そういうと、青木さんはこれまでの面接での僕の受け答えについて、良いところと悪いところについて説明してくれた。

「兼道さんの場合、どうもロジックに関する部分が弱いようですね。ケースなどでは、論点がぼやけていたり、大事な点が抜け落ちたりしている傾向がありますよね。」

たしかにケースをやっていると、「他には?」とやたらと聞かれることが多かったが、やはりその点を見抜かれていたのだろう。

「普通こうした答えが続いているとなかなか先の面接に進むということは難しいんです。仮にその場の面接を切り抜けることができても、面接官は次の面接用に申し送り事項を書いて渡しておくので、弱みが続けて明らかになった場合、次の面接で落とされてしまうんですね。ところが兼道さんの場合、5次面接まで来た。これは何を意味するかということです。」

ここで青木さんは一瞬間をおいた。僕は色々考えたが何も思いつかなかった。青木さんは続けた。

「これは私の考えですが、兼道さんのインターパーソナルスキルが評価されているのではないかと思うんです。兼道さんの研究に対する思いですとか、相手に分かりやすいように伝えようとする熱意、そういった人柄のようなものに対して、面接官はコンサルタントとしてのポテンシャルを感じているのではないかと思うんです。」

そういう青木さんの言葉を、僕は多少意外な気持ちで聞いていた。

僕自身、自分にそんなポテンシャルがあるなんて感じたこともなかったからだ。僕はどちらかといえば社交的な方ではなかった。学会の懇親会などでも身内で固まってばかりだし、積極的に人脈をつくっていこうという気もあまりなかった。インドア派で、いわゆるコミュニケーション能力ってやつも低いほうだと感じていた。そういえば、青木さんは決してコミュニケーション能力とは言わなかったな。インターパーソナルスキルか。

そんな時、ふと学生時代におこなったスピーチのことを思い出した。修士課程の謝恩パーティーみたいな席で送辞を述べてくれと頼まれたときのことだ。といっても、別に僕が優秀な学生だったから選ばれたわけではなく、たまたまうちのラボのボスが謝恩会の幹事だったために、僕に白羽の矢がたったのだ。別に断る理由もなかったし、博士課程からは違うラボに移ることが決まっていたので、これまでの恩返しと思って引き受けた。
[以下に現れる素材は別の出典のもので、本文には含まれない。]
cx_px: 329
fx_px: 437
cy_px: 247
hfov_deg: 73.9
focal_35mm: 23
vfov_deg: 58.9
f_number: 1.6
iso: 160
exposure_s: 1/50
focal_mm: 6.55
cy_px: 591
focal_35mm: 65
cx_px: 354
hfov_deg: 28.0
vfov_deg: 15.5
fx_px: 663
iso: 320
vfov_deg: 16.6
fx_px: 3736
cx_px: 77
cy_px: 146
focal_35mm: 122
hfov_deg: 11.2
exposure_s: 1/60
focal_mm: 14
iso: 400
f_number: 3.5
やるからには本気でやりたい。そう思って、僕は教授のエピソードや研究の失敗談、そして実験がうまくいったときの思い出などを洗い出した。それらはあえて原稿に書かず、すべて頭の中で整理した。そのほうがライブ感がでるからだ。そうして、誰もいない会議室にこもって、一人で何度も練習を繰り返した。ちょっとした笑いがおこるであろうポイントでは、笑いが収まるのを待ってからしゃべるといったシミュレーションまでした。こういうのは別に誰から教わったわけでもなく、大事な発表の前などではなんとなくやるようにしていたのだ。一番まずいのは練習せずに本番をむかえる場合だ。自分では話がうまいと思っている人にこの傾向が多い。話がうまいのと、不特定多数の前で話すのとは全く違うのだ。自分では気づきにくいちょっとした言い回しの違いや、話の展開など、些細なことで聞く人の印象は全く変わってしまう。それを、僕は一人の聴衆として何度も体験した。そう、大事なのはいかに聴衆の立場にたって話すか、ということだ。
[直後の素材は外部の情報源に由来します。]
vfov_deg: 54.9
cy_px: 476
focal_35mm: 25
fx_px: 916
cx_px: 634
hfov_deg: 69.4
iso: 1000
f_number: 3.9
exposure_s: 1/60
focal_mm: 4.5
なんでこんなことに気づくようになったのか、今となってはよく分からない。ただ、あえていえば学生時代から続けていた音楽が関係あるのかな、といった程度だ。

練習の成果もあって送辞はうまくいった。百人近い人数の前で話すのはさすがに緊張したが、話し始めたらかえって落ち着いてきた。驚いたのはそのあとである。合う人合う人、いやー、いいスピーチだったねえ、と褒めてくれたのだ。最初は、「めちゃくちゃ練習したもんでね。」などといって照れていたのが、あまりに好評だったので、意外と自分には才能があるのかなあ、などと思ったりした。
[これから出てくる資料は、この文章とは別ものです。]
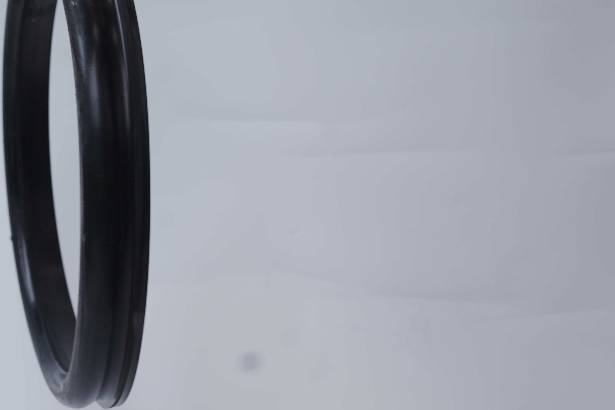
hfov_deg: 26.4
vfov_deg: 18.2
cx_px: 99
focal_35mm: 75
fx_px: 1281
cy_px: 200
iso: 125
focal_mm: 35
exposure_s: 1/125
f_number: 5.6
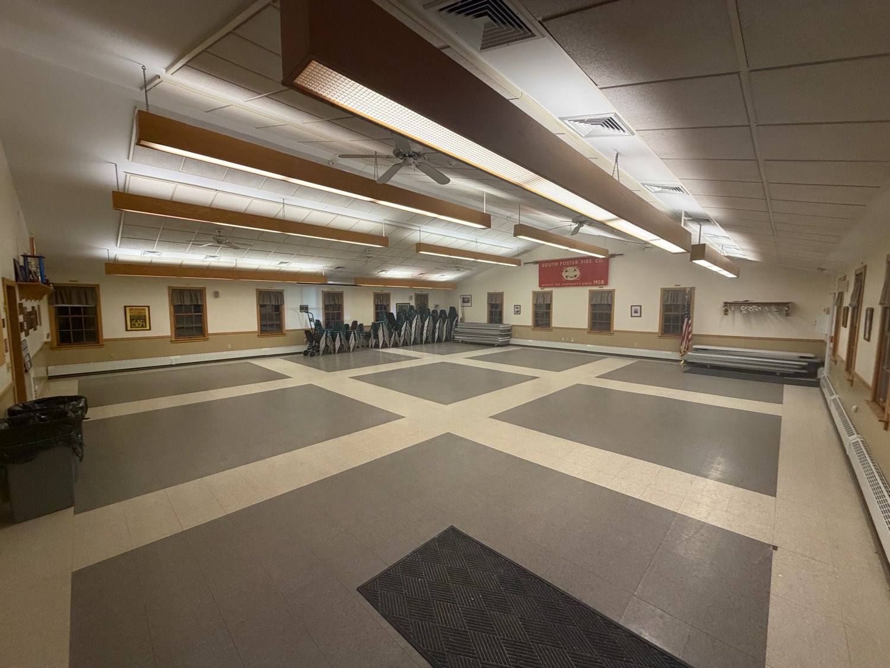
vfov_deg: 85.7
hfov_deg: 102.1
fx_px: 360
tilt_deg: -4.9
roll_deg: -0.1
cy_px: 334
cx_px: 445
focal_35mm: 14
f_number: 2.2
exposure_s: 1/60
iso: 250
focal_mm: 2.22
面接でも雑談に花が咲くのは、相手がどうしたら自分と自分の研究を面白いと思ってくれるのか、そんなことを考えながら話しているからかもしれない。それでも、合う合わないがあって、2社目のときのような「ミスター・ロジカルさん」の前では歯が立たなかった。

青木さんは言った。

「強みというのは、他者に対して圧倒的だという意味です。ですから、自分では意識しなくても出すことのできる力ということです。そういうい場合、得てして自分では気づかない。いや、気づかないからこそ強みと言えるんだと思うんです。」

青木さんはいつになく力のこもった声でそう言った。

「ですから、兼道さんはあと少し、弱みのロジックのところを頑張れば十分可能性はあるんです。人には考え方のクセというものがありますから、その部分を何とか克服して、万全の体制を整えましょう!」

話も佳境にさしかかった頃、青木さんはこの日もっとも重要なことを伝えた。

「順調に行けば、次回の6次面接が最終面接になるはずです。頑張って、この転職を成功させましょう。」

転職を決意したあの日から1年が経とうとしていた。いよいよ、最終決戦が目前に迫った。